Ph.D. in History, Head of India Studies at the SKOLKOVO Institute for Emerging Markets, Research Fellow at RAS Institute of Oriental Studies, RIAC Expert

The new wave of the pandemic that has hit India interfered with the interim assessment of Narendra Modi’s second tenure as Prime Minister in a positive light. Although the mortality rate from coronavirus in India is lower than in other countries, there is hardly any family there that has not lost friends or relations during the epidemic. The peak of the second wave is likely to have passed already, but the best-case scenario, according to experts, will see the situation improve no earlier than late in May.

India’s authorities were not ready for a storm of such magnitude. Not only medicines are in short supply—the most acute problems have to do with the lack of medical oxygen. The need for oxygen has increased sharply and manifold.

There is no doubt that excessive carelessness and confidence that the worst is over played a very cruel joke with the Indian leadership and the expert community. However, amid conditions when the country lived in a normal mode and considering that another nationwide lockdown was not announced, it was impossible to control mass family gatherings, and upholding the ban on Kumbh Mela would entail a negative reaction from exalted orthodoxies, while the cancellation or postponement of elections in several important states would inevitably be perceived by N. Modi’s critics in India and abroad as an encroachment on democracy.

Today, parliaments in half of all states in India are not controlled by the ruling BJP. At the same time, for the purposes of advancing the ambitious reforms that are consistently carried out by N. Modi’s government, strong positions in the states are of great importance, since many issues that determine the effectiveness of the implementation of the reforms initiated by the national government fall within the jurisdiction of regional authorities.

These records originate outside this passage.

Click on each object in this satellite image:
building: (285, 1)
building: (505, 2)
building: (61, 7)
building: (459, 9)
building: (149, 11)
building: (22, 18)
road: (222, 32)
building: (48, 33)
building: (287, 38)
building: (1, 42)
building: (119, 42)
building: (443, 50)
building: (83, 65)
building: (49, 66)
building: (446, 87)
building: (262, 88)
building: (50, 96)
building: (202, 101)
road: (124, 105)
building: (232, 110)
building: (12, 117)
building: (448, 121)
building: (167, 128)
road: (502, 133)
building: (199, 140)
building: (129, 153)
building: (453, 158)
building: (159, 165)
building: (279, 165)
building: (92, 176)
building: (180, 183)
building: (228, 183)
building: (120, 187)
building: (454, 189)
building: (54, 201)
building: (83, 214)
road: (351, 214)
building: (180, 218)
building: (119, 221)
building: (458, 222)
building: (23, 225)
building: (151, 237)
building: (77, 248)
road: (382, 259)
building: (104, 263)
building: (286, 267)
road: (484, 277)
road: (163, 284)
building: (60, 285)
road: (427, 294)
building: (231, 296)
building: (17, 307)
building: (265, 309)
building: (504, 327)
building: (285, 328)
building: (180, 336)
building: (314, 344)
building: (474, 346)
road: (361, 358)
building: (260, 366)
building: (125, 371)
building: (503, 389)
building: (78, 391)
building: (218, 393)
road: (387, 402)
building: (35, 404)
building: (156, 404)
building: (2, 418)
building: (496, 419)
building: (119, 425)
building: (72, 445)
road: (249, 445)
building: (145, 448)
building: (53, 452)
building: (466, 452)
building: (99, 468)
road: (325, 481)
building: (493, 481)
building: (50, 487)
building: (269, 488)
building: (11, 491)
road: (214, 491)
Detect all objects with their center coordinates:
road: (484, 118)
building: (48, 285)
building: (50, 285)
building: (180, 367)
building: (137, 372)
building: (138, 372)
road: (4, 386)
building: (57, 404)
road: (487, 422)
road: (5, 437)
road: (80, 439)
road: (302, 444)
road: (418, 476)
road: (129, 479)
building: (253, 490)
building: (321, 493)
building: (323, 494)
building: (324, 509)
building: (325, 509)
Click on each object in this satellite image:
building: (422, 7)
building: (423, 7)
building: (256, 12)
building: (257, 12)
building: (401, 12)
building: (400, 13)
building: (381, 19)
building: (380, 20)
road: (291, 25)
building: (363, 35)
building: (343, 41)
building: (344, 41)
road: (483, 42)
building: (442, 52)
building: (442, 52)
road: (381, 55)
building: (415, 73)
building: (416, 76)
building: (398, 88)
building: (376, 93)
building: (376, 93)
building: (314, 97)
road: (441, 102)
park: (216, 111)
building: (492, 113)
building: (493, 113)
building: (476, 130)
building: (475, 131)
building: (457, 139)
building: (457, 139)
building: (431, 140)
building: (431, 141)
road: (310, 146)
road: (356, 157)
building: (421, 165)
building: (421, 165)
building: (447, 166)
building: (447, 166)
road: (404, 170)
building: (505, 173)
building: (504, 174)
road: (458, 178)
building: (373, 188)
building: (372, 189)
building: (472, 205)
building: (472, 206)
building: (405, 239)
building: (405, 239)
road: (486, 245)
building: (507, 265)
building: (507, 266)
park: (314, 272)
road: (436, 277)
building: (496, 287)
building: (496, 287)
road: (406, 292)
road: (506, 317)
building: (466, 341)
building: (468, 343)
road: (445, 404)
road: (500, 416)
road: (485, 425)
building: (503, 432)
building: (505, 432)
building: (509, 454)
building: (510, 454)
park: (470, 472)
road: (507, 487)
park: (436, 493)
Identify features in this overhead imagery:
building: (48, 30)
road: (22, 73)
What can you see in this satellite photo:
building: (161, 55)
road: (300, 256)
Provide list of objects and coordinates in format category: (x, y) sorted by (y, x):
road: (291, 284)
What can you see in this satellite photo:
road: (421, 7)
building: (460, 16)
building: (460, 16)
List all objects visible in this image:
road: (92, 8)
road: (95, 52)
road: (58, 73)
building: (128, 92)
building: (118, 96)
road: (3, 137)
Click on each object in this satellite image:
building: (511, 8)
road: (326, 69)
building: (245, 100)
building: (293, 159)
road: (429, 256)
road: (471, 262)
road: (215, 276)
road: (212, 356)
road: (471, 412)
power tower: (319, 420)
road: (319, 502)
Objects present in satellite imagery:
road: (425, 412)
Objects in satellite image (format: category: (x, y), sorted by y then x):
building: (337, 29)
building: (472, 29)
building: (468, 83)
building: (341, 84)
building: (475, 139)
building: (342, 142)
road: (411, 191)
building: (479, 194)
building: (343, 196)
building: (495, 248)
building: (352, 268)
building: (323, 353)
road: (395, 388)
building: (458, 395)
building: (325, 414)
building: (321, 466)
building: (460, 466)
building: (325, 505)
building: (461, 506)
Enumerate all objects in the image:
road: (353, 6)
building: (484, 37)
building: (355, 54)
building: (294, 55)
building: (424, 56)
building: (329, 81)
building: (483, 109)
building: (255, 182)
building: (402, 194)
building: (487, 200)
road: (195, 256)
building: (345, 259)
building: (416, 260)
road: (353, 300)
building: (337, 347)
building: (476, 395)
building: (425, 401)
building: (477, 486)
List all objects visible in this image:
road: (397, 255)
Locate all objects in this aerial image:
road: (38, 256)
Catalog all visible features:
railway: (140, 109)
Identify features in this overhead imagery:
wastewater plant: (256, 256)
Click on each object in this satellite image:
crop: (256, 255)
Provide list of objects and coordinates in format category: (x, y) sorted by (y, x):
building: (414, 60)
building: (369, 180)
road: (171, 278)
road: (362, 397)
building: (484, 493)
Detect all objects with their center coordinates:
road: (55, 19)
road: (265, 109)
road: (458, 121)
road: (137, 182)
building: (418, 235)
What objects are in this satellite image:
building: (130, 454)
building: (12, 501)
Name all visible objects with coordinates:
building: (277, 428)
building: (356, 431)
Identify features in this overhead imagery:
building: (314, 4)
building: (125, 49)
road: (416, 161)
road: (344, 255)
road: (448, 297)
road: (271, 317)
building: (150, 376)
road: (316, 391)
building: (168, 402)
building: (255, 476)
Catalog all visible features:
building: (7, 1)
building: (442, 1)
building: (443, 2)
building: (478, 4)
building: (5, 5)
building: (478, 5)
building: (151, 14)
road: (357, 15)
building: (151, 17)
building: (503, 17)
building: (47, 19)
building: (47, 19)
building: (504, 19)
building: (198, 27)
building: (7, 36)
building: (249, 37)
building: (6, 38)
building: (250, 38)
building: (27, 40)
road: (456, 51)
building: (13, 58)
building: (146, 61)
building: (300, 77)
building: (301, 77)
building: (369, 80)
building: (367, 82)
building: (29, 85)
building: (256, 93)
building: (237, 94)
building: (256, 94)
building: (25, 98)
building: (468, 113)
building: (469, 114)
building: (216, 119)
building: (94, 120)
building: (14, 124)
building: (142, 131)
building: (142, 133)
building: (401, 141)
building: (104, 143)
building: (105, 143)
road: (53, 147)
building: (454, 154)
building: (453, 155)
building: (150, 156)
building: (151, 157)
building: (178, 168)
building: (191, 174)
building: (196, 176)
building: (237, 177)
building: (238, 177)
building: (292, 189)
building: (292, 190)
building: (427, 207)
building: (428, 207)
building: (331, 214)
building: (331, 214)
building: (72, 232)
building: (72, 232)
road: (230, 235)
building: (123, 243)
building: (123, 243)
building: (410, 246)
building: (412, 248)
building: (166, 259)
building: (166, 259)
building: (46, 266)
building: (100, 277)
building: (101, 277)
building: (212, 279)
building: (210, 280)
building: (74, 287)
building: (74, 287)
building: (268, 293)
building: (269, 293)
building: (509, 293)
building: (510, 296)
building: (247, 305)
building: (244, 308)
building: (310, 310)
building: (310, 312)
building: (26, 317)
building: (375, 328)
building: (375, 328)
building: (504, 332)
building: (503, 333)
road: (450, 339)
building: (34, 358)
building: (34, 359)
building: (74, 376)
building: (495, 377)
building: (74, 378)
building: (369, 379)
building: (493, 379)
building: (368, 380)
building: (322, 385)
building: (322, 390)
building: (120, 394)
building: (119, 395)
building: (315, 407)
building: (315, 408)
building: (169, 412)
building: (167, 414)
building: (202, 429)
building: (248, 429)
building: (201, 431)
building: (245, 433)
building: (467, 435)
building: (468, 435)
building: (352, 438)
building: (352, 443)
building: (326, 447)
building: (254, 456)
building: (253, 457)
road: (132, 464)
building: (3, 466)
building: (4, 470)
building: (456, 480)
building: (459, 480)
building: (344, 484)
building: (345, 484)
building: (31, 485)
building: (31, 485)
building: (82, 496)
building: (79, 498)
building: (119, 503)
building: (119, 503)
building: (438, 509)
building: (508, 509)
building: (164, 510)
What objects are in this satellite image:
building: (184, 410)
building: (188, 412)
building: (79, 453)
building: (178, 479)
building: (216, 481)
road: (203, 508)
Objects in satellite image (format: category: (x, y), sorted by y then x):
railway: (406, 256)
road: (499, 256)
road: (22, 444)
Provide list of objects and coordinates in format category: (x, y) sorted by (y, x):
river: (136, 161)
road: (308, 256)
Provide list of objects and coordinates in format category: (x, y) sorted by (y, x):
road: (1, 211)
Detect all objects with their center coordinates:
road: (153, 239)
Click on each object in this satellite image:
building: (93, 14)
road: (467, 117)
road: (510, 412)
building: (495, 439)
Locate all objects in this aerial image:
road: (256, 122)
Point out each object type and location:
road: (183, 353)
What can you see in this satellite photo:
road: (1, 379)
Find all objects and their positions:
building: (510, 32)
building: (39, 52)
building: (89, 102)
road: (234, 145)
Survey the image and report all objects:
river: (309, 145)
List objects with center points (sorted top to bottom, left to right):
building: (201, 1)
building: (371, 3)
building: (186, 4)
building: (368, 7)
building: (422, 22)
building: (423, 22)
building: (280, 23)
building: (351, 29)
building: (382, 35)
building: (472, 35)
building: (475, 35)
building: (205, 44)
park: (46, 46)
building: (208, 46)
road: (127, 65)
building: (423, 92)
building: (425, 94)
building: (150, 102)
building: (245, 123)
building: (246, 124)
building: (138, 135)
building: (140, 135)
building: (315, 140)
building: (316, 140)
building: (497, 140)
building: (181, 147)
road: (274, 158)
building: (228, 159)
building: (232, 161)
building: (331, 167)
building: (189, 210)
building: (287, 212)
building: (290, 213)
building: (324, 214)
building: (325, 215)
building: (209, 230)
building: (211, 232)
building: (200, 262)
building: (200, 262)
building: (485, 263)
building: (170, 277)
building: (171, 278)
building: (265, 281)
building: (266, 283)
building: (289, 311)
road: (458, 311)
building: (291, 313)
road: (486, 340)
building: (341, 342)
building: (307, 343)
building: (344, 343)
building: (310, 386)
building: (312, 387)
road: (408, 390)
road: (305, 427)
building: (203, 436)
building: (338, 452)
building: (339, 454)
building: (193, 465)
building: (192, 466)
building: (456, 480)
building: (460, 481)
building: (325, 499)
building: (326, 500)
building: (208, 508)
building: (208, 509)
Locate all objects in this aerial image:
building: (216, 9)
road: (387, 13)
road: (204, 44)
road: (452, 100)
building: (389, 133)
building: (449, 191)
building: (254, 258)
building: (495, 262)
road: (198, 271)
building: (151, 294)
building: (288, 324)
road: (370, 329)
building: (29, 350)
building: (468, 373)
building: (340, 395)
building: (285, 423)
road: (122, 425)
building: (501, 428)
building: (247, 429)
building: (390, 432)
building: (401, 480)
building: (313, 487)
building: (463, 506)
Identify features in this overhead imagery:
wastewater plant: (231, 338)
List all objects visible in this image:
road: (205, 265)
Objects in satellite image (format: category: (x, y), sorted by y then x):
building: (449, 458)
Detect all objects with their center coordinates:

May 2021 marks two years since Narendra Modi was re-elected as the prime minister of India. In total, the Indian leader has been in power at the national level for 7 years, since 2014. The new wave of the pandemic that has hit India interfered with the interim assessment of Narendra Modi’s second tenure as Prime Minister in a positive light. In a very short span of time, the number of COVID-19 infected persons in India has skyrocketed—from 8,000 detected and officially reported cases as of February 1, 2021 to 12,000 as of March 1. This figure exceeded the enormous 400,000 infections per day in early May. At the moment, this indicator is in decrease. There are particularly many cases among young and middle-aged people. Doctors speak about a new strain of virus in India that proliferates easily and is more infectious and dangerous for young people. A nationwide lockdown was not announced, but local authorities impose restrictions of their own. Life stands still again in India’s capital, New Delhi. According to official statistics, the total number of COVID-19 cases in India, throughout the entire time of the pandemic, exceeds 20 million, with more than 220,000 people dead.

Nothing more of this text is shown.